__Requirements__
In the film review below, which two actors does the host praise in his introduction to Drum?

Although Sorcery looks and sounds like a 3-rate KISS knockoff, they were a real, honest-to-goodness band. Feel free to check out the Sorcery Home Page for proof (and MP3s!). I don't know for a fact, but these guys had to be the inspiration for Spinal Tap. They've got band members with names like King of Wizards and Prince of Darkness. They've got a keyboard player who wears a mask throughout the film. Hell, they've even got a guitar player who's a dead ringer for Harry Shearer. The band describes their performance technique, with great gravitas, thustly: "It's like we're shaking the audience around for 90 minutes. Then we put them down. And they're like... man... whoa!" Yet even with this strategy, the boys are humble. When Grant and a lady-friend come to see Sorcery for the first time, they run backstage during intermission to congratulate the band on how well the show's going so far:
Ladyfriend: This is a really great show... fantastic!
Band Member: Oh, thanks... why don't you stick around for the second half?
Come on Sorcery... have a little faith in yourself! Of course the lady wants to stay for the second half... she told you your show's FANTASTIC! The movie's only character development comes from Grant's newspaper reporter friend. At first she doesn't think much of stunts. Then, of the course of 86 LOOOOONG minutes, she comes to appreciate them. We know she does, because her final line is, and I quote: "How could I have been so blind! Stunts are truly a form of art. What you guys are doing is really going to catch on. I'm going to write an article about it. I'll call it... Stunt Rock!" Well... that kind of intricate storytelling is why Trenchard-Smith makes the big bucks, and I dont.

Drum (1976):
7:25AM: Another film I had seen, this one courtesy of the Drafthouse's amazing (and free) Weird Wednesday series. Lars, the host of that series is an encyclopedia of exploitation cinema knowledge. His intro to this film was basically (a) praise of it's stars, Warren Oates and Rainbeaux Smith, and (b) apologies for it's incredibly offensive racism. See, Drum is the sequel (kinda) to Mandigo, and it stars Oates as an amazing bigoted, racist, and unapologetic slave owner/breeder. Nothing describes the greatness that is Oates in this film... if you haven't seen it, your life is poorer for it. Can you really say you've lived if you haven't heard the Cockfighter himself deliver dialog like "That's enought talkin... get to humpin'"... or "I gots to give my bucks wenches - they saps a risin!"... or "I loves me some big ol' titties"... or, and this is my favorite, "Woman... don't go meddling around with my poontang!" This was a great movie to wake everybody back up, and while it wasn't the cinema-terrorism that was Children Shouldn't Play With Toys or Teenage Mother, it went over well.

__Data excerpt__
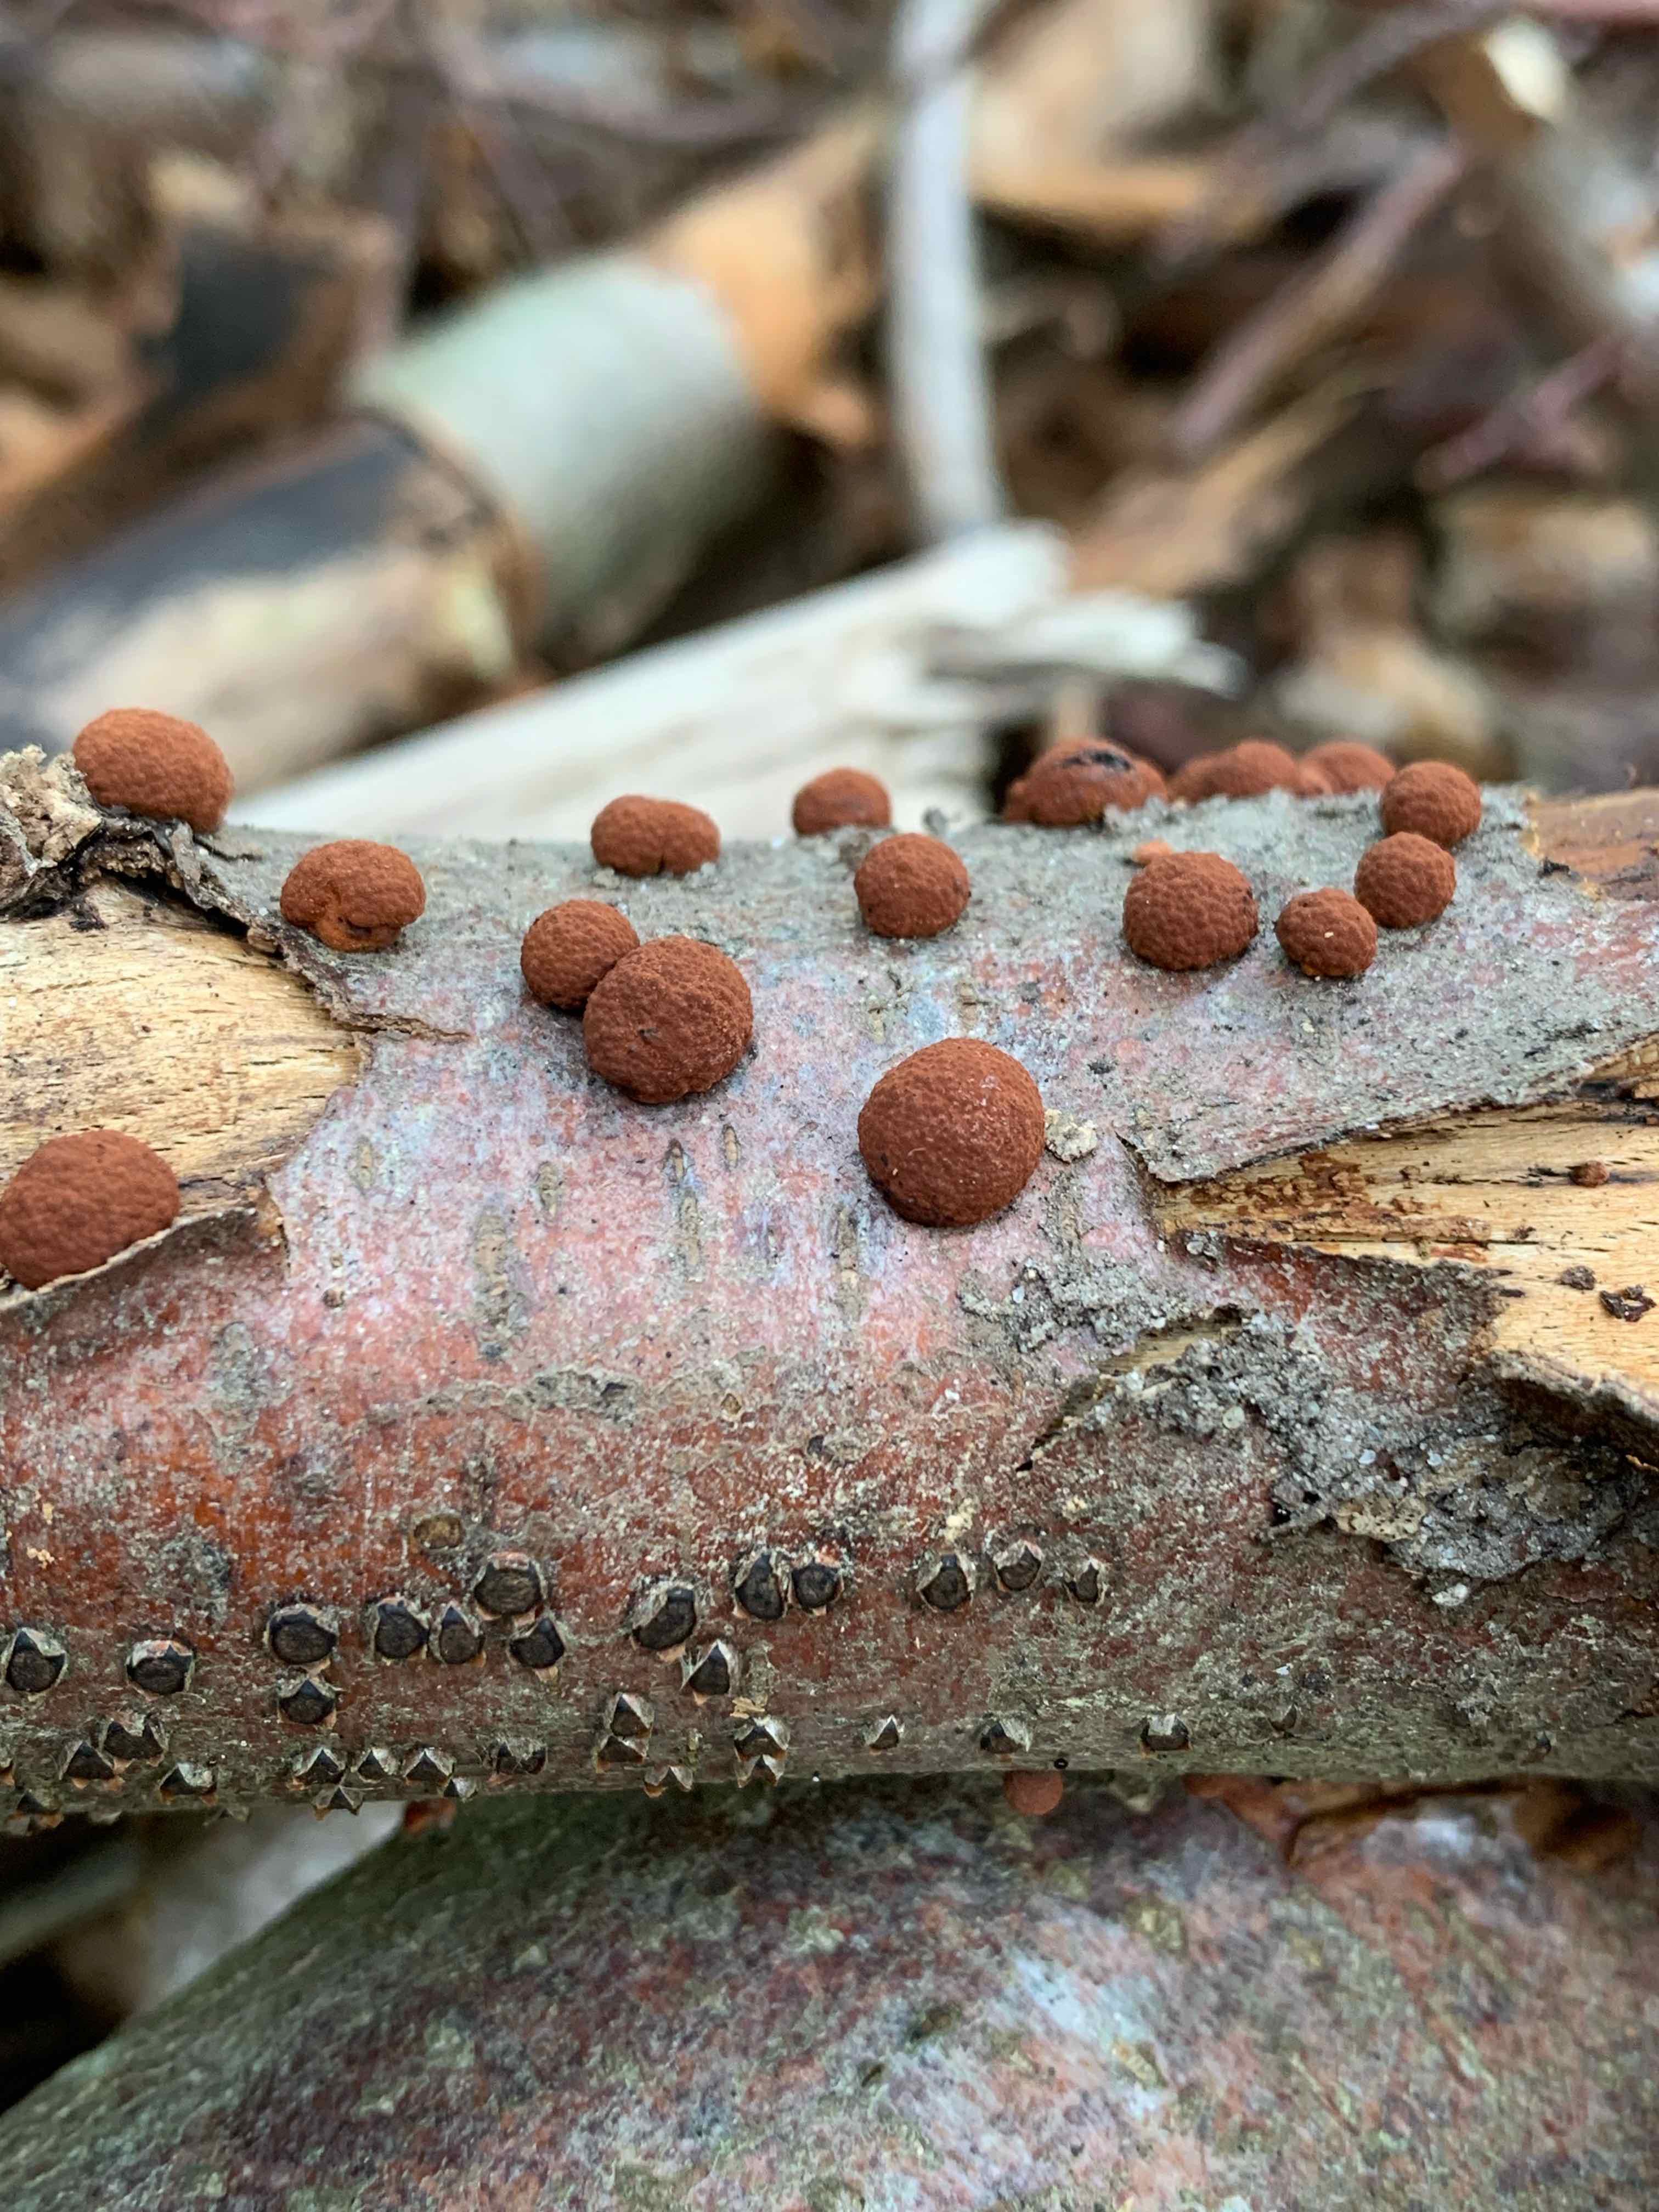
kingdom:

__Solution to the exercise__
Warren Oates and Rainbeaux Smith